A group of young people leaning against the stone wall of a historic building to write on clipboards.

Southampton YAC

Southampton YAC is open to everyone aged 8–16 years. YAC clubs get involved in all sorts of activities, including visiting and investigating archaeological sites and historic places, trying out traditional crafts, taking part in excavations, and lots more.

Southampton YAC is based in the Archaeology Department at the University of Southampton but gets out and about exploring the local area. We meet 10 times a year, usually on the first Saturday of the month. A team of volunteers from a variety of archaeological backgrounds run the club: if you want to know more about how we recruit YAC volunteers and make sure children at YAC clubs are well looked after, check out our FAQs.

Please Note: At the moment our membership is full. If you would like to join our waiting list please get in touch using the details below:

Contact: Alex Walker

Email: yacsouthampton@gmail.com

Meet the Team

We’re very lucky to have a team of leaders who come from a variety of archaeological backgrounds. Here you can find out more about us and what we’re interested in.

Alex Walker – Branch Leader

At the age of 8, Alex decided she wanted to become an archaeologist, and in 1995 joined the South East Wales branch of YAC. She has been with Southampton YAC since October 2005, after graduating from the University of Southampton with a BA Hons in archaeology. She completed her PhD in archaeology in 2013 – her research was all about how handling artefacts from the past is better than looking at objects through glass cases. 

Alex currently works for Hampshire Cultural Trust, looking after a loans box collection. She is particularly interested in prehistoric archaeology and how museums tell people about the past. 

Her top 3 YAC meetings include “Surviving the Stone Age”, the sponsored walk from St Catherine’s Hill to St Cross, and digging at Bournemouth University’s Durotriges Dig. 

A woman standing by some park railings over looking a view of forests and green fields.

- **INPUT DATA**:
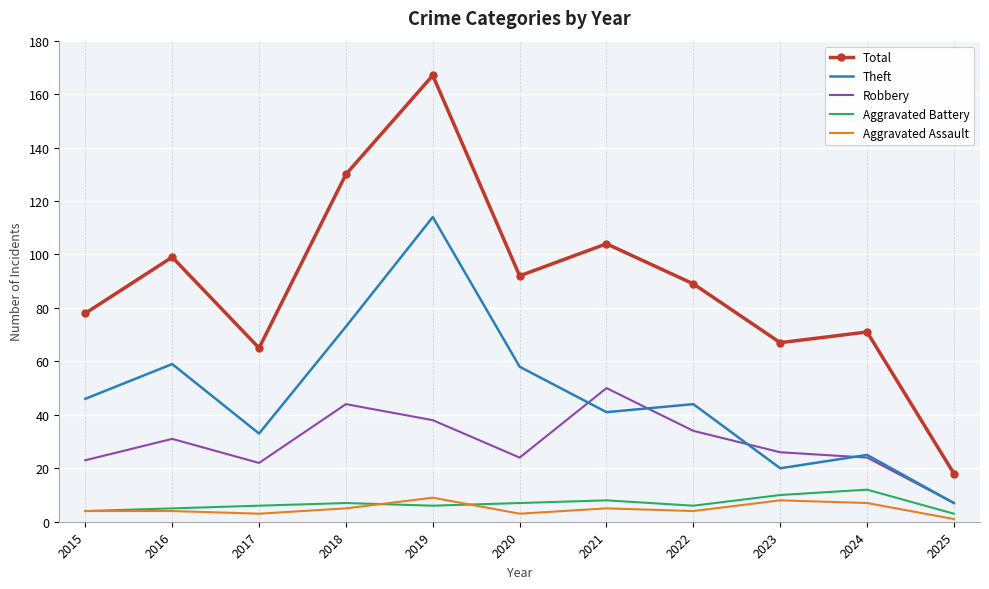

How many interior local valleys does the Total series have?

3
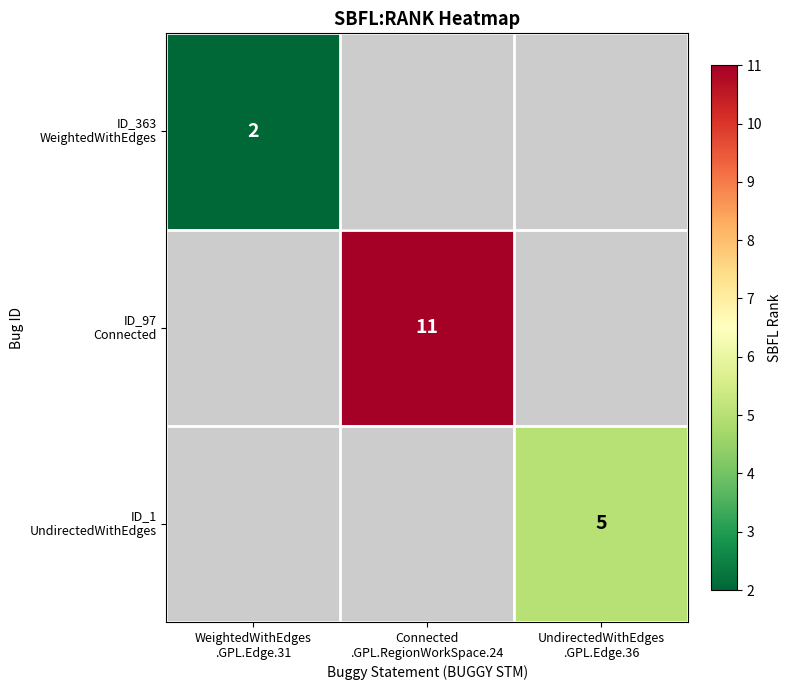

How many categories are shown in the chart?

3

- **WORK TASK**:
Answer these questions from the Southampton YAC page:
1. What age range is the club open to?
2. How many times a year does the club meet?
3. Where does the branch leader currently work?

- **SOLUTION TO THE EXERCISE**:
1. Ages 8–16
2. 10 times a year
3. Hampshire Cultural Trust